Re: Not All Of It Will Be Taxes
by
the_slasher14
06/03/2008, 1:41 AM #
endorendil: I think you're absolutely and totally wrong. How is McCain going to cut the defense budget when he has spoken about ENLARGING the armed forces? And since Obama has ALSO said he'd do this, there is no way McCain can back off that position. Plus the Iraq War portion of the defense budget isn't even on-budget, so it CAN'T be reduced, since technically speaking it isn't part of the budget at all. But it's still real money that will have to be repaid until the Iraq War is ended. Which McCain has said he won't do.

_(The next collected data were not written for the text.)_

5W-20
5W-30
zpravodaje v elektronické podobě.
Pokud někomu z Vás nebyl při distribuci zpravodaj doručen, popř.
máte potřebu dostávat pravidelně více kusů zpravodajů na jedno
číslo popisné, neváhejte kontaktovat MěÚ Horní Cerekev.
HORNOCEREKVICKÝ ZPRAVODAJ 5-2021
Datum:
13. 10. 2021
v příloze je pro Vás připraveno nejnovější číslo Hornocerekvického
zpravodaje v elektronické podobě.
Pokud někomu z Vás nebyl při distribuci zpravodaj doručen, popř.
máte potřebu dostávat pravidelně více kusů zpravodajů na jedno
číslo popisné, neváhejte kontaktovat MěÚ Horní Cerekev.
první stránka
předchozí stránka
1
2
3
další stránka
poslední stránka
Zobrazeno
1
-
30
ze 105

The problem with reducing the defense budget is that a huge portion of it is spent on Cold War era toys. Without going into the details, this money means JOBS in hundreds of Congressional districts and all Congresspersons -- in both parties -- are reluctant to cut any of it. If McCain, or Obama for that matter, sent a budget to Congress proposing a drastic cut in defense spending, it would be dead on arrival. The other part of the defense budget is for, you know, national defense. REAL national defense. Can't cut that either. The best a President can hope for is to discontinue some of the more ridiculous weapons procurements.

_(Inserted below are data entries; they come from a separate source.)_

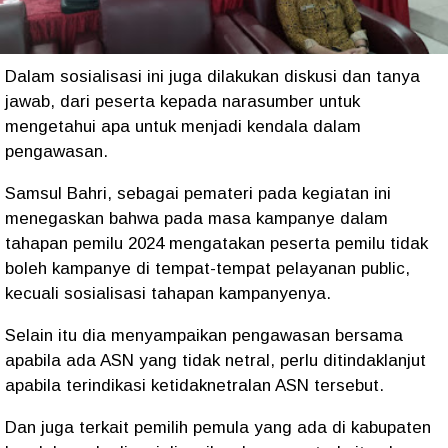
Dalam sosialisasi ini juga dilakukan diskusi dan tanya
jawab, dari peserta kepada narasumber untuk
mengetahui apa untuk menjadi kendala dalam
pengawasan.
Samsul Bahri, sebagai pemateri pada kegiatan ini
menegaskan bahwa pada masa kampanye dalam
tahapan pemilu 2024 mengatakan peserta pemilu tidak
boleh kampanye di tempat-tempat pelayanan public,
kecuali sosialisasi tahapan kampanyenya.
Selain itu dia menyampaikan pengawasan bersama
apabila ada ASN yang tidak netral, perlu ditindaklanjut
apabila terindikasi ketidaknetralan ASN tersebut.
Dan juga terkait pemilih pemula yang ada di kabupaten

Finally, McCain has clearly thrown in his lot with the tax-cut wing of the party, which has been beating the drums for privatizing (or ending outright) Social Security for a decade now. Right now SocSec is running a surplus, but some time in the next 10 years it will be paying out more than it's taking in and will begin to draw upon the trust fund, which is in the form of special Treasury bonds. When it draws upon those bonds, of course, that money will have to come from somewhere and that somewhere will have to be either higher taxes and lower benefits. Since the tax cut wing refuses to even consider raising taxes, what do YOU think will happen? The crisis will almost certainly not come during the McCain administration, but unless the tax cut right-wingers are defeated thoroughly, that's what will happen.